What you should do:
Search the entries for the word "invB" and pull out each line that has it.

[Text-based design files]
━━━━━━━━

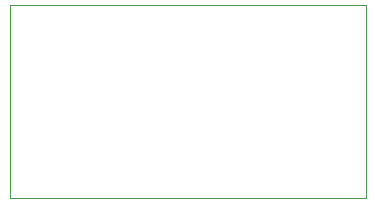
<source format=gbr>
%TF.GenerationSoftware,KiCad,Pcbnew,(6.0.11)*%
%TF.CreationDate,2023-10-05T10:27:59-03:00*%
%TF.ProjectId,gerenciador_de_bateria_2.0,67657265-6e63-4696-9164-6f725f64655f,rev?*%
%TF.SameCoordinates,Original*%
%TF.FileFunction,Profile,NP*%
%FSLAX46Y46*%
G04 Gerber Fmt 4.6, Leading zero omitted, Abs format (unit mm)*
G04 Created by KiCad (PCBNEW (6.0.11)) date 2023-10-05 10:27:59*
%MOMM*%
%LPD*%
G01*
G04 APERTURE LIST*
%TA.AperFunction,Profile*%
%ADD10C,0.100000*%
%TD*%
G04 APERTURE END LIST*
D10*
X104597200Y-131267200D02*
X134757500Y-131267200D01*
X134757500Y-131267200D02*
X134757500Y-115000000D01*
X104597200Y-115000000D02*
X104597200Y-131267200D01*
X134757500Y-115000000D02*
X104597200Y-115000000D01*
M02*

</source>
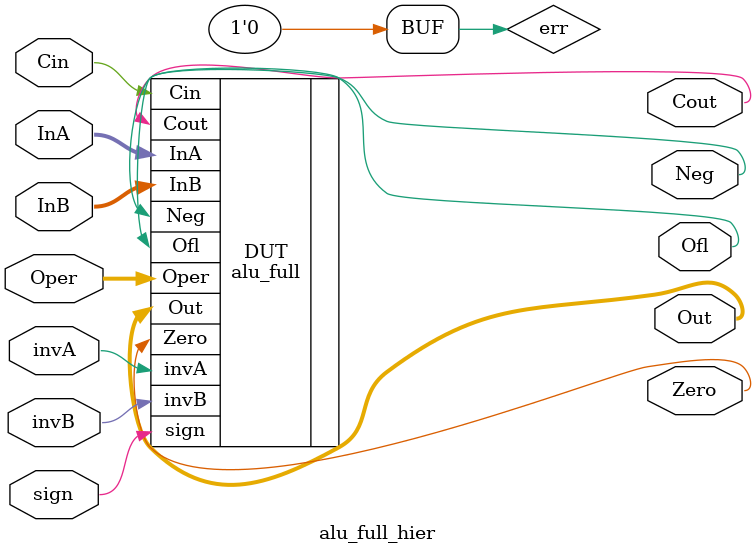
<source format=v>
/*
    CS/ECE 552 Spring '22
    Homework #2, Problem 2

    A wrapper for a multi-bit ALU module combined with clkrst.
*/
module alu_full_hier(InA, InB, Cin, Oper, invA, invB, sign, Out, Zero, Ofl, Cout, Neg);

    // declare constant for size of inputs, outputs, and operations
    parameter OPERAND_WIDTH = 16;    
    parameter NUM_OPERATIONS = 4;
       
    input  [OPERAND_WIDTH -1:0] InA ; // Input operand A
    input  [OPERAND_WIDTH -1:0] InB ; // Input operand B
    input                       Cin ; // Carry in
    input  [NUM_OPERATIONS-1:0] Oper; // Operation type
    input                       invA; // Signal to invert A
    input                       invB; // Signal to invert B
    input                       sign; // Signal for signed operation
    output [OPERAND_WIDTH -1:0] Out ; // Result of computation
    output                      Zero; // Signal if Out is 0
    output                      Ofl ; // Signal if overflow occured
    output                      Cout;
    output                      Neg;


    // clkrst signals
    wire clk;
    wire rst;
    wire err;

    assign err = 1'b0;

    alu_full #(.OPERAND_WIDTH(OPERAND_WIDTH),
          .NUM_OPERATIONS(NUM_OPERATIONS)) 
        DUT (// Outputs
             .Out(Out),
             .Ofl(Ofl), 
             .Zero(Zero),
             .Cout(Cout),
             .Neg(Neg),
             // Inputs
             .InA(InA), 
             .InB(InB), 
             .Cin(Cin), 
             .Oper(Oper), 
             .invA(invA), 
             .invB(invB), 
             .sign(sign));
   
    clkrst c0(// Outputs
              .clk                       (clk),
              .rst                       (rst),
              // Inputs
              .err                       (err)
              );

endmodule // alu_hier

</source>
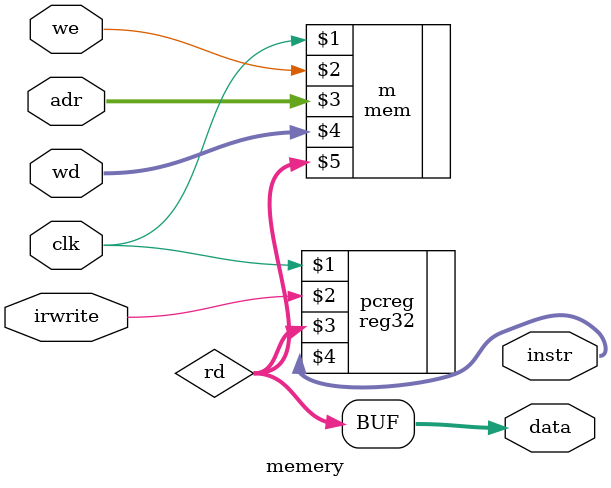
<source format=sv>
`timescale 1ns / 1ps


module memery(input [31:0] adr,
              input [31:0] wd,
              input we,clk,irwrite,
              output [31:0]instr,
              output [31:0]data
    );
    
    logic [31:0] rd;
    mem m(clk,we,adr,wd,rd);
    reg32 pcreg(clk,irwrite,rd,instr);
    //reg32 datareg(clk,1'b1,rd,data);
    assign data=rd;
endmodule

</source>
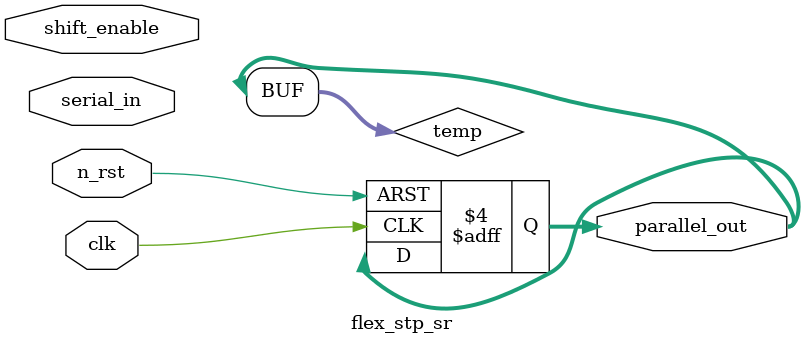
<source format=sv>

module flex_stp_sr 
#(
    parameter NUM_BITS = 4,
    parameter SHIFT_MSB = 1 //If 1 shift left (MSB)

)
(
    input clk, n_rst, shift_enable, serial_in, 
    output reg [NUM_BITS-1 : 0] parallel_out
);

reg [NUM_BITS-1:0] temp; 

always_ff @ (posedge clk, negedge n_rst) begin 
    if (!n_rst) begin 
        parallel_out <= '1; 
    end 

    else begin 
        parallel_out <= temp; 
    end 
end 

always_comb begin 
    
temp = parallel_out; 
end 

endmodule
</source>
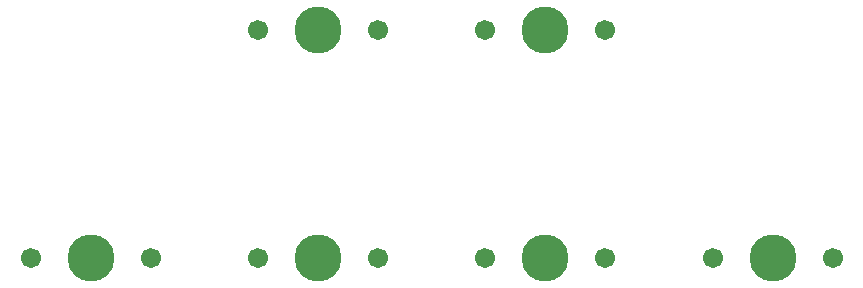
<source format=gbr>
%TF.GenerationSoftware,KiCad,Pcbnew,8.0.6*%
%TF.CreationDate,2024-10-22T23:25:17+01:00*%
%TF.ProjectId,hello22,68656c6c-6f32-4322-9e6b-696361645f70,rev?*%
%TF.SameCoordinates,Original*%
%TF.FileFunction,NonPlated,1,2,NPTH,Drill*%
%TF.FilePolarity,Positive*%
%FSLAX46Y46*%
G04 Gerber Fmt 4.6, Leading zero omitted, Abs format (unit mm)*
G04 Created by KiCad (PCBNEW 8.0.6) date 2024-10-22 23:25:17*
%MOMM*%
%LPD*%
G01*
G04 APERTURE LIST*
%TA.AperFunction,ComponentDrill*%
%ADD10C,1.701800*%
%TD*%
%TA.AperFunction,ComponentDrill*%
%ADD11C,3.987800*%
%TD*%
G04 APERTURE END LIST*
D10*
%TO.C,SW1*%
X62295000Y-125125000D03*
X72455000Y-125125000D03*
%TO.C,SW2*%
X81545000Y-105875000D03*
%TO.C,SW3*%
X81545000Y-125125000D03*
%TO.C,SW2*%
X91705000Y-105875000D03*
%TO.C,SW3*%
X91705000Y-125125000D03*
%TO.C,SW4*%
X100795000Y-105875000D03*
%TO.C,SW6*%
X100795000Y-125125000D03*
%TO.C,SW4*%
X110955000Y-105875000D03*
%TO.C,SW6*%
X110955000Y-125125000D03*
%TO.C,SW7*%
X120045000Y-125125000D03*
X130205000Y-125125000D03*
D11*
%TO.C,SW1*%
X67375000Y-125125000D03*
%TO.C,SW2*%
X86625000Y-105875000D03*
%TO.C,SW3*%
X86625000Y-125125000D03*
%TO.C,SW4*%
X105875000Y-105875000D03*
%TO.C,SW6*%
X105875000Y-125125000D03*
%TO.C,SW7*%
X125125000Y-125125000D03*
M02*

</source>
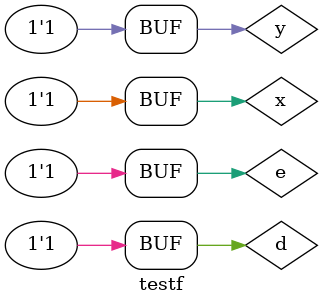
<source format=v>
module f0 (output s1,
input a,
input b,
input c,
input d);
and AND1 (s1,a,b,c,d);
endmodule//f0
module f1 (output s2,
input a,
input b,
input c,
input d);
or OR1 (s2,a,b,c,d);
endmodule//f1
module testf;
// ------------------------- definir dados 
reg  x,y,d,e;  
wire z;
wire w; 
f0 modulo ( z, x, y,d,e); 
f1 modulo1 ( w, x, y,d,e);
// ------------------------- parte principal 
initial begin 
$display("Exemplo0031 - Filipe Viana de Miranda - 446415"); 
$display("Test LU's module"); 
x = 'b0; y = 'b0;d ='b0;e ='b0;  
// projetar testes do modulo
#1 $display("\na b c d s1 s2");
#1 $monitor("%b %b %b %b %b %b",x,y,d,e,z,w);
#1 x = 'b0; y = 'b0;d ='b0;e ='b1;
#1 x = 'b0; y = 'b0;d ='b1;e ='b0;
#1 x = 'b0; y = 'b0;d ='b1;e ='b1;
#1 x = 'b0; y = 'b1;d ='b0;e ='b0;
#1 x = 'b0; y = 'b1;d ='b0;e ='b1;
#1 x = 'b0; y = 'b1;d ='b1;e ='b0;
#1 x = 'b0; y = 'b1;d ='b1;e ='b1;
#1 x = 'b1; y = 'b0;d ='b0;e ='b1;
#1 x = 'b1; y = 'b0;d ='b1;e ='b0;
#1 x = 'b1; y = 'b0;d ='b1;e ='b1;
#1 x = 'b1; y = 'b1;d ='b0;e ='b0;
#1 x = 'b1; y = 'b1;d ='b0;e ='b1;
#1 x = 'b1; y = 'b1;d ='b1;e ='b0;
#1 x = 'b1; y = 'b1;d ='b1;e ='b1;


end 
endmodule // test_f4 
</source>
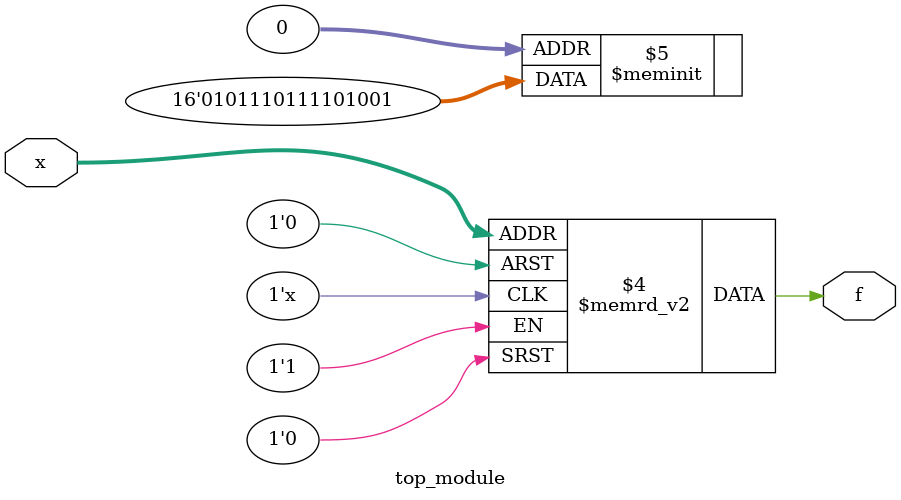
<source format=sv>
module top_module (
	input [4:1] x,
	output logic f
);

always_comb begin
    case (x)
        4'b0000: f = 1'b1;
        4'b0001: f = 1'b0;
        4'b0011: f = 1'b1;
        4'b0010: f = 1'b0;
        4'b0110: f = 1'b1;
        4'b0111: f = 1'b1;
        4'b0101: f = 1'b1;
        4'b0100: f = 1'b0;
        4'b1100: f = 1'b1;
        4'b1101: f = 1'b0;
        4'b1111: f = 1'b0;
        4'b1110: f = 1'b1;
        4'b1010: f = 1'b1;
        4'b1011: f = 1'b1;
        4'b1001: f = 1'b0;
        4'b1000: f = 1'b1;
    endcase
end

endmodule

</source>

━━━━━━━━

Response to this task:
module alu_full_hier(InA, InB, Cin, Oper, invA, invB, sign, Out, Zero, Ofl, Cout, Neg);
    input                       invB; // Signal to invert B
             .invB(invB), 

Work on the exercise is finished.